> Consigne 1
Modifiez le passage de l'extrait sur les clans du pouvoir algérien qui commence par « Mais les élites » et s'arrête après « pour des imbéciles. » en y remplaçant « autoritarisme » par « despotisme ».
> Consigne 2
D'après l'extrait sur les clans du pouvoir algérien, qui a largement repris et développé la thèse selon laquelle le clan des Bouteflika pourrait l'emporter sur l'état-major ?

La dernière guerre que l’on nous rabâche depuis quelque temps, celle qui opposa dans une première bataille le clan de l’état-major associé au clan des civils (la famille Bouteflika et ses alliés parmi les grosses fortunes) contre le DRS, et qui a fini par l’éviction de ce dernier, s’est muée, nous dit-on, en une deuxième bataille entre ces deux clans vainqueurs, autrefois solidaires, où le clan des Bouteflika pourra la gagner contre celui de l’état-major. Notamment grâce aux soutiens des puissances étrangères. Une thèse largement reprise et développée par Mohamed Benchicou. Alors qu’en vérité l’issue de cette deuxième bataille est, comme toutes celles qui l’ont précédée, conditionnée par le consensus des généraux, chefs des six Régions militaires, à basculer pour l’une ou l’autre partie. Or, de coutume, l’union sacrée de l’armée ne permettrait jamais à un clan de civils de prendre le dessus sur l’état-major, ce qui constituerait un préjudice grave à sa propre intégrité. C’est d’ailleurs ce qui fait la force et la pérennité de ce système de pouvoir et sa confiscation permanente du politique. Même s’il advient que ce consensus jetterait son dévolu sur le clan des civils, ce ne sera jamais contre l’état-major en tant qu’institution mais seulement contre la personne conjoncturellement à ce poste, en l’occurrence Gaïd Salah, dont le conflit d’intérêt avec Saïd Bouteflika est arrivé à un point de non-retour, nous dit-on. Dans tous les cas, les militaires s’en sortent toujours vainqueurs. Les analyses partielles des différentes élites nous informent qu’une bataille dans la bataille est enclenchée, cette fois-ci, entre Ouyahia et Belaïz, candidats de substitution à la non-représentation d’Abdelaziz Bouteflika pour un cinquième mandat pour pallier l’éviction de son frère Saïd.
Mais les élites du journalisme sont tenues à se conformer à la déontologie de la corporation et bannir de leur langage la notion de dictature militaire au profit d’un autoritarisme plus flou que la démocratie de façade qui lui sert de faire-valoir. Pour faire croire qu’elles luttent contre le système de pouvoir, mais en vérité elles luttent pour leur survie, avec toutes les compromissions que cela implique, avec cynisme et tartufferie. En donnant à voir qu’elles assument leur devoir critique du pouvoir, tout en prenant le peuple pour des imbéciles.

> Données fournies
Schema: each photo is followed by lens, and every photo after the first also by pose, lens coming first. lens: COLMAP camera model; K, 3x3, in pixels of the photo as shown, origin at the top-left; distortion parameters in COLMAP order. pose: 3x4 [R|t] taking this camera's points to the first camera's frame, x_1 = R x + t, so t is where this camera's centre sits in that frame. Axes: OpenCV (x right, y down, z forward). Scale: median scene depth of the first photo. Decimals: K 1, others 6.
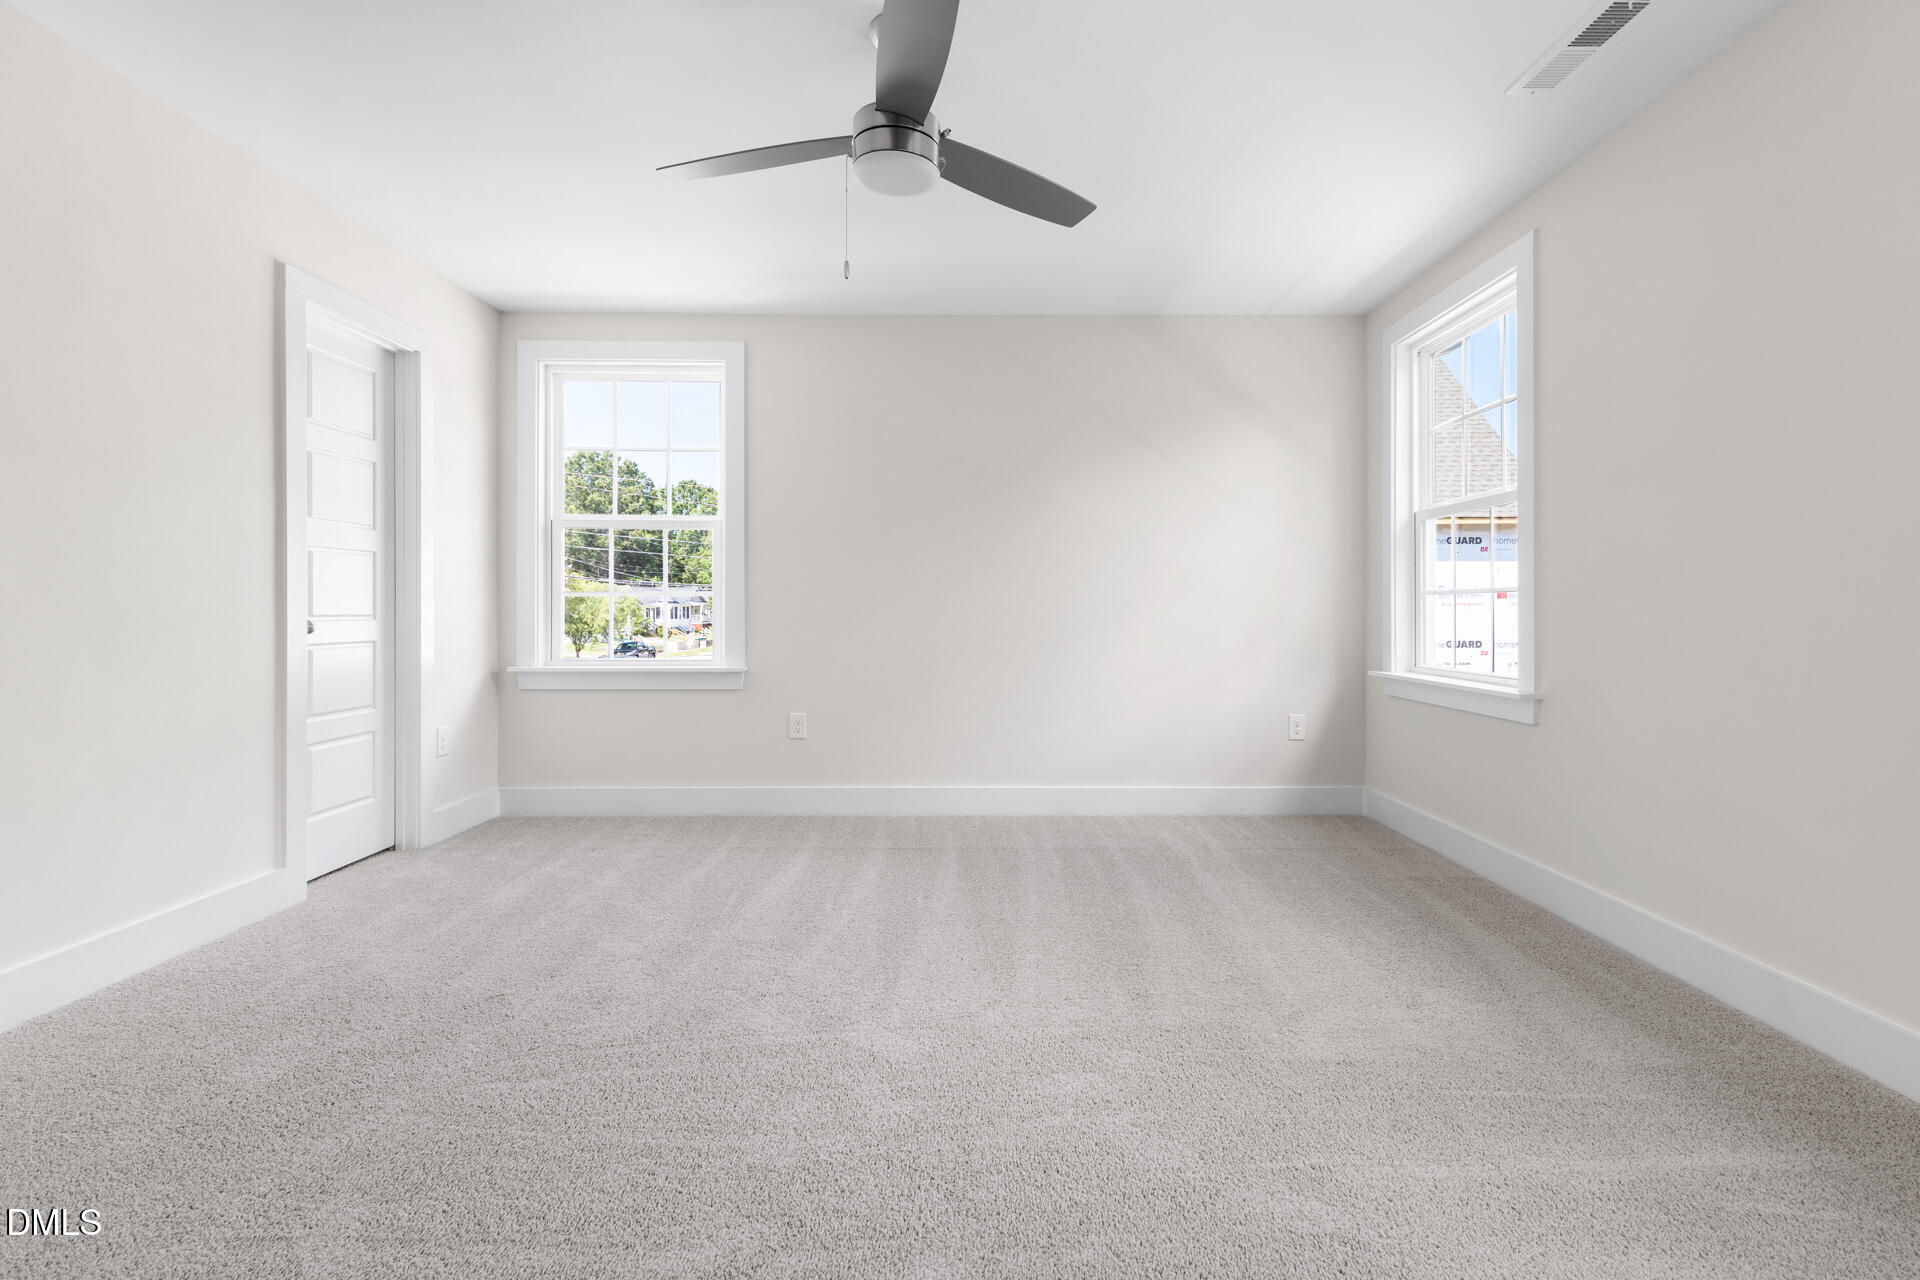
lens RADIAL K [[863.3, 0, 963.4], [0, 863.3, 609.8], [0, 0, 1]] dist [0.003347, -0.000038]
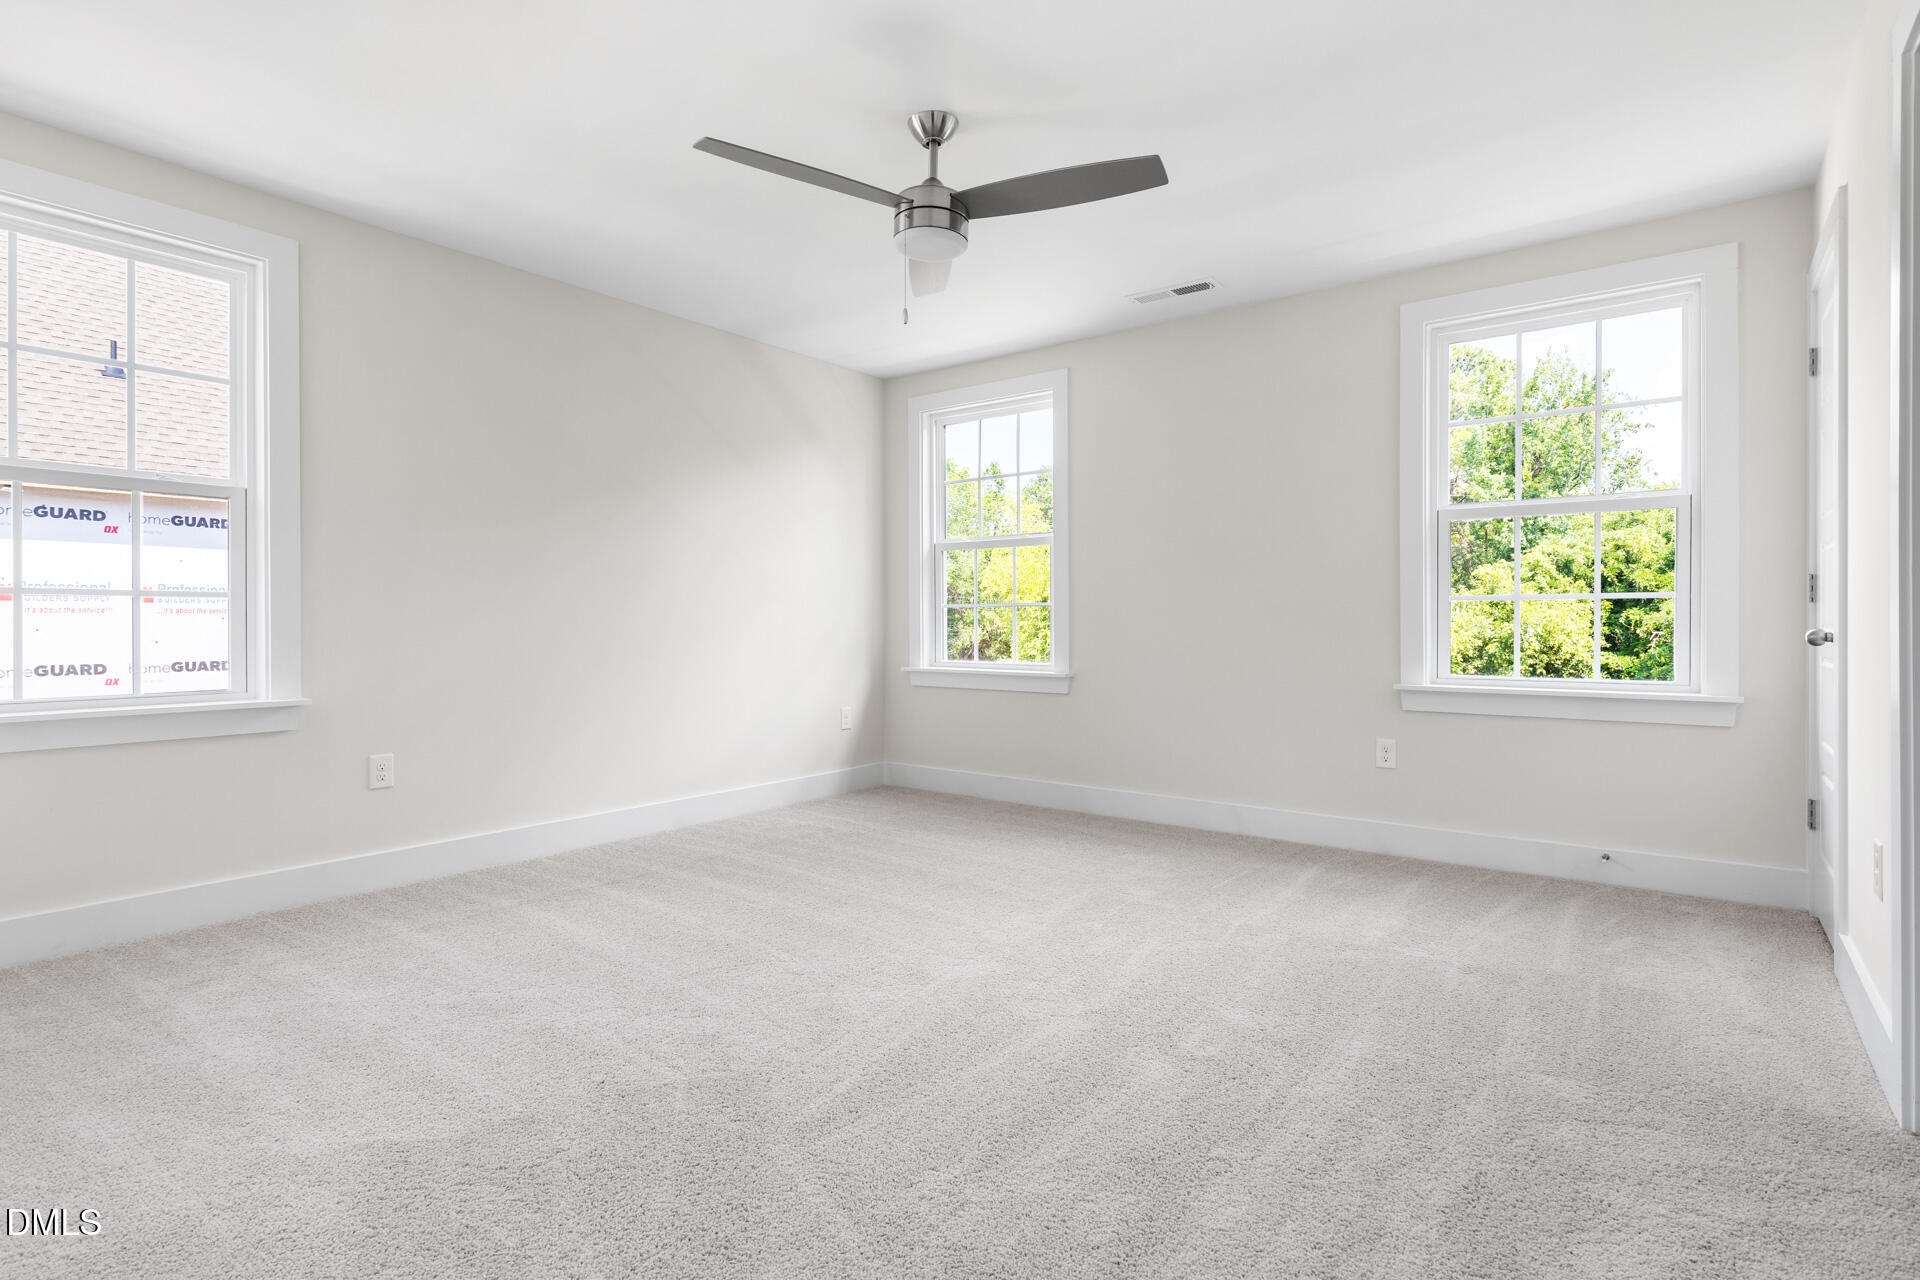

> Résultat 1
Mais les élites du journalisme sont tenues à se conformer à la déontologie de la corporation et bannir de leur langage la notion de dictature militaire au profit d’un despotisme plus flou que la démocratie de façade qui lui sert de faire-valoir. Pour faire croire qu’elles luttent contre le système de pouvoir, mais en vérité elles luttent pour leur survie, avec toutes les compromissions que cela implique, avec cynisme et tartufferie. En donnant à voir qu’elles assument leur devoir critique du pouvoir, tout en prenant le peuple pour des imbéciles.

> Résultat 2
Mohamed Benchicou.